D. José Bettencourt informa que a «embaixada do Papa Francisco» no país, que até agora partilhava a representação diplomática com a Geórgia, vai ser inaugurada nos dias 27 e 28 outubro

Cidade do Vaticano, 11 out 2021 (Ecclesia) – O representante do Papa na Arménia, D. José Bettencourt, destaca que a nova Nunciatura Apostólica com sede em Erevan, a capital do país, “é um sinal importante” para a nação e para “toda a comunidade internacional”.

“A abertura da missão diplomática em Erevã é um sinal eloquente para os países estrangeiros, organizações internacionais, agências humanitárias e todos aqueles que estão empenhados na promoção do diálogo e da paz”, afirma o bispo luso-canadiano à Agência ECCLESIA.

D. José Bettencourt sublinha que a Nunciatura Apostólica na Arménia, que até agora partilhava a representação diplomática da Santa Sé com a Geórgia – a “embaixada do Papa Francisco” – com sede em Erevan, a capital do país, é um “sinal importante” para esta nação e para “toda a comunidade internacional”.

“É um sinal da solidariedade do Papa Francisco para com a nação arménia. Mesmo antes do estabelecimento das relações diplomáticas em 1992 (23 de maio), os acontecimentos mundiais do século 20 aproximaram a Santa Sé e a Arménia”, acrescenta, recordando que a Santa Sé celebra 30 anos de relações diplomáticas bilaterais oficiais.
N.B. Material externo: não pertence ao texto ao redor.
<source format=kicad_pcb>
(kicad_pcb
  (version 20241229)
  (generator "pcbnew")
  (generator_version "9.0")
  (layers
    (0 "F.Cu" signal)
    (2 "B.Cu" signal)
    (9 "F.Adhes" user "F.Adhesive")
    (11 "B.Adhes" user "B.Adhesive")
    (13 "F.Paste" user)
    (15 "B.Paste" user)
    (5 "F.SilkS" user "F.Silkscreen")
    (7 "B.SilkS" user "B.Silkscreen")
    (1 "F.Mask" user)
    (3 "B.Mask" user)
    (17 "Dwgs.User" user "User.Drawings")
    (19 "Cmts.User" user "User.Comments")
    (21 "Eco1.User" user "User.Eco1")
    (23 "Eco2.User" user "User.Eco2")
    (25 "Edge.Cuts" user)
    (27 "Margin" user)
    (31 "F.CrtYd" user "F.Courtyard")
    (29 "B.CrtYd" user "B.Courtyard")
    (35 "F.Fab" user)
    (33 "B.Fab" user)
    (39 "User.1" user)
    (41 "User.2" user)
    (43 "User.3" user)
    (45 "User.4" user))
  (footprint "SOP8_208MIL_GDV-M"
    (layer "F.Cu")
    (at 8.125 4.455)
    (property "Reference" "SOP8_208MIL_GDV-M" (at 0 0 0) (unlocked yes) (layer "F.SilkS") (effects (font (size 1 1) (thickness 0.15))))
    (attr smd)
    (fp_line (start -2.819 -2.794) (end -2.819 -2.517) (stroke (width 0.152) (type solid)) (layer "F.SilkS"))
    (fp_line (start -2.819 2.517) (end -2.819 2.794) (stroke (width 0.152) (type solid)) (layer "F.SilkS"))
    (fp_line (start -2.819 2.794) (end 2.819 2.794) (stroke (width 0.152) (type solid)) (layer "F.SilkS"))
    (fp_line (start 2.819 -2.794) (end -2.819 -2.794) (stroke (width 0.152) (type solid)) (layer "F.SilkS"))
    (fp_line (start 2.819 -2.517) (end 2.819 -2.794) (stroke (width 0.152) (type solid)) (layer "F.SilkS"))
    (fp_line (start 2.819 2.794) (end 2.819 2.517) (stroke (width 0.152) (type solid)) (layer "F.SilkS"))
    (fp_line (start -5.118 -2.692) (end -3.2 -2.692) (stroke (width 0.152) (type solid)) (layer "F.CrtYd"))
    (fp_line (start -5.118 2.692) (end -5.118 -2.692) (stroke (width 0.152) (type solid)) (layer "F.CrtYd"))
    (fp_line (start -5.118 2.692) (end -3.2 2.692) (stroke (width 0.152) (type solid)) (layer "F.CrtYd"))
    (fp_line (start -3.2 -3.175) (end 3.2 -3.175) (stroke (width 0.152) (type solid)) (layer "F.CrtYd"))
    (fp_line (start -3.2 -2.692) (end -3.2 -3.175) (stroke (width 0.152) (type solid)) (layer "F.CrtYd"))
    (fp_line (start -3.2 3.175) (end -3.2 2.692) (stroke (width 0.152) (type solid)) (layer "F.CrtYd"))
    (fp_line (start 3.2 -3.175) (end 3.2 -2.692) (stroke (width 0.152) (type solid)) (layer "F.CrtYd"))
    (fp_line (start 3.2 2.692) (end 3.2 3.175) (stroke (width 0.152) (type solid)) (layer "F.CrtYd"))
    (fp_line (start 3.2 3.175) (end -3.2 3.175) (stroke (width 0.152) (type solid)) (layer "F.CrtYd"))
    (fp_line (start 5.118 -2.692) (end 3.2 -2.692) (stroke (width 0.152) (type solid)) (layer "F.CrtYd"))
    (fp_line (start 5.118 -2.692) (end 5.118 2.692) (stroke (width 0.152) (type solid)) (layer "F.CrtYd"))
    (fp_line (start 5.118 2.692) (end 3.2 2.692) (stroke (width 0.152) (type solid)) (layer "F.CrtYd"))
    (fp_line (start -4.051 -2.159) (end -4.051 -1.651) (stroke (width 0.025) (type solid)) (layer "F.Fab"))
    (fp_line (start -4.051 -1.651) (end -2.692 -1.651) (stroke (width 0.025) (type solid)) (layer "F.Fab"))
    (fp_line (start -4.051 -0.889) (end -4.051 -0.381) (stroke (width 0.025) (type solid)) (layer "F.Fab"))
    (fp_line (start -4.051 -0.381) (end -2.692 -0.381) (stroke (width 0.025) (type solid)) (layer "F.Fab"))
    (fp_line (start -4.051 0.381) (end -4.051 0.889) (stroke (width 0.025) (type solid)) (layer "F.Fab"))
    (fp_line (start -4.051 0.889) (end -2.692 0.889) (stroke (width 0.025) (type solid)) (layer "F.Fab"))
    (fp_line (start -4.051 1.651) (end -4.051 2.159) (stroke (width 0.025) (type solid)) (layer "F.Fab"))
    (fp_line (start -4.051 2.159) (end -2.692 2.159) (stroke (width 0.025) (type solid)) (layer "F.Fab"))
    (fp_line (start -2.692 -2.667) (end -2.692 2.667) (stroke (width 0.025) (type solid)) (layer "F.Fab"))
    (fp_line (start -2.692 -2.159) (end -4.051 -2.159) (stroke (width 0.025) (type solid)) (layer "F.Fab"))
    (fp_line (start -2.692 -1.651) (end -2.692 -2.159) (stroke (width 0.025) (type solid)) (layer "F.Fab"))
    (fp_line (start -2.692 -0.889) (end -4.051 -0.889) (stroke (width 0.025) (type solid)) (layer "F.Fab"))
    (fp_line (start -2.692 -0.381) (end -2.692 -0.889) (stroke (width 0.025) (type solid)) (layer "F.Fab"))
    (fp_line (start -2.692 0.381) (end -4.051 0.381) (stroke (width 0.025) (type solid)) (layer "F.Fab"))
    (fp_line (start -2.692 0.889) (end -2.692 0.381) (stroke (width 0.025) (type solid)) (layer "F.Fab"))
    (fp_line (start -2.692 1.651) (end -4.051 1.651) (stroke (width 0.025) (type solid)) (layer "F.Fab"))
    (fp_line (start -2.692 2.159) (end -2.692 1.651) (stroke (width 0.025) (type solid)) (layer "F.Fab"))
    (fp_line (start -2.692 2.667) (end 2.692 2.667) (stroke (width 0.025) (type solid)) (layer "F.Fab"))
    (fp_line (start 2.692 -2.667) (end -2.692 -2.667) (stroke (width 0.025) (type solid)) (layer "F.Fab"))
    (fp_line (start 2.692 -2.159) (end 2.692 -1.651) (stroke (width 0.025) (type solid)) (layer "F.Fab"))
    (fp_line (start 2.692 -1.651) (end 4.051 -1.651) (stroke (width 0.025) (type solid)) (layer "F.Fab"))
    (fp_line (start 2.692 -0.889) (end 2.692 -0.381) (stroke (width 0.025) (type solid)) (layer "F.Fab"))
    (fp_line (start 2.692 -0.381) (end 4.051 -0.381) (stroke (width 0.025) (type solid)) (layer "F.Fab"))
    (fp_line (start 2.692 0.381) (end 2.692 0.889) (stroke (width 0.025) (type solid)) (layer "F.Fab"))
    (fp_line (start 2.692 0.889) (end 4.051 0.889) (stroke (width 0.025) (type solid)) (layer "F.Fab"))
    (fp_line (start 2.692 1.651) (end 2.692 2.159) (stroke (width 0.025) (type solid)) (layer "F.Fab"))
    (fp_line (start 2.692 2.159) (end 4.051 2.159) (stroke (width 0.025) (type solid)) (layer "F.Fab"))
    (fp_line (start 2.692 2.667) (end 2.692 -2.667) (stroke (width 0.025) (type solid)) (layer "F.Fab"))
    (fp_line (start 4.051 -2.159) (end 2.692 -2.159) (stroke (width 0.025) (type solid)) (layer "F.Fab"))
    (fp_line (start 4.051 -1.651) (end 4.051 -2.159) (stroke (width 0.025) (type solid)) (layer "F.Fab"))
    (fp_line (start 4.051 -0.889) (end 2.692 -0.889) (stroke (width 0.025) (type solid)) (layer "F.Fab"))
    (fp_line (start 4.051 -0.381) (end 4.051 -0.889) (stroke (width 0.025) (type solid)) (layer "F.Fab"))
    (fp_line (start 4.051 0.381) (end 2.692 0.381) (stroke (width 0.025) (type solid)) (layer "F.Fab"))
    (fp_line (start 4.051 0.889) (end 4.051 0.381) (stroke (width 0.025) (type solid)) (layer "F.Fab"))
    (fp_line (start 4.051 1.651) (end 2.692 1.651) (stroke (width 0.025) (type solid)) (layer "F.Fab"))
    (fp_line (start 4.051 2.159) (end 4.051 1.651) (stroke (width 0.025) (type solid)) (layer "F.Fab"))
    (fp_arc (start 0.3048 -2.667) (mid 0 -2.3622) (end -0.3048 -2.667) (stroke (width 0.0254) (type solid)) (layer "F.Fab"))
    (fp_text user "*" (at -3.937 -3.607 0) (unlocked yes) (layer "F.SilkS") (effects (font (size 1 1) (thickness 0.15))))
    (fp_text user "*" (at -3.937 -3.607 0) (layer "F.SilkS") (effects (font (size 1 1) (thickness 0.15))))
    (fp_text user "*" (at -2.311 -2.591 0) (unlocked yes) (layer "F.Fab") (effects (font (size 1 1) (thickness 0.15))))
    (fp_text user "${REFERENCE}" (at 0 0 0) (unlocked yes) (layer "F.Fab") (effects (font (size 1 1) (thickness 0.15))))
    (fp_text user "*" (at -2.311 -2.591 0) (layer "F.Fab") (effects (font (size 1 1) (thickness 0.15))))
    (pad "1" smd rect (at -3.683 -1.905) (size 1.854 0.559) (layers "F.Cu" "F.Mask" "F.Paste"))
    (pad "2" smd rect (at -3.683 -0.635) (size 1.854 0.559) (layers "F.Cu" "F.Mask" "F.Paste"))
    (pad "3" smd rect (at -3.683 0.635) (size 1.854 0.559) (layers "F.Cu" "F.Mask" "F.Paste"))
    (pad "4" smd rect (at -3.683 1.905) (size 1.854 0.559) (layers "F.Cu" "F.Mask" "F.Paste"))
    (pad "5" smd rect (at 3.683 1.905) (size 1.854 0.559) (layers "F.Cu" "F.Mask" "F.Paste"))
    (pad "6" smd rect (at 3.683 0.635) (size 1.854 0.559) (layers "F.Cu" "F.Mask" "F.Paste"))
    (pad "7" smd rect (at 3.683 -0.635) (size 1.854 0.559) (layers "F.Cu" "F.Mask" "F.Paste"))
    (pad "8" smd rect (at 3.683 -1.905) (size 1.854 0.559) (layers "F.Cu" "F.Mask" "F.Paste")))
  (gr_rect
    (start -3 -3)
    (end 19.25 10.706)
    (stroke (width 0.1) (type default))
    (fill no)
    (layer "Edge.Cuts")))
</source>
A abertura da nova sede da Nunciatura Apostólica em Erevan, dias 27-28 de outubro, conta com a presença de D. Edgar Peña Parra, substituto da Secretaria de Estado da Santa Sé.

O núncio português, na pátria de Calouste Gulbenkian, adianta que a inauguração da sede da nunciatura na Avenida Norte, no centro da baixa da capital da Arménia, é uma localização temporária até terem um local “mais amplo”, para terem espaço suficiente para “sustentar adequadamente os múltiplos compromissos” da missão da Santa Sé e da Igreja Católica neste país.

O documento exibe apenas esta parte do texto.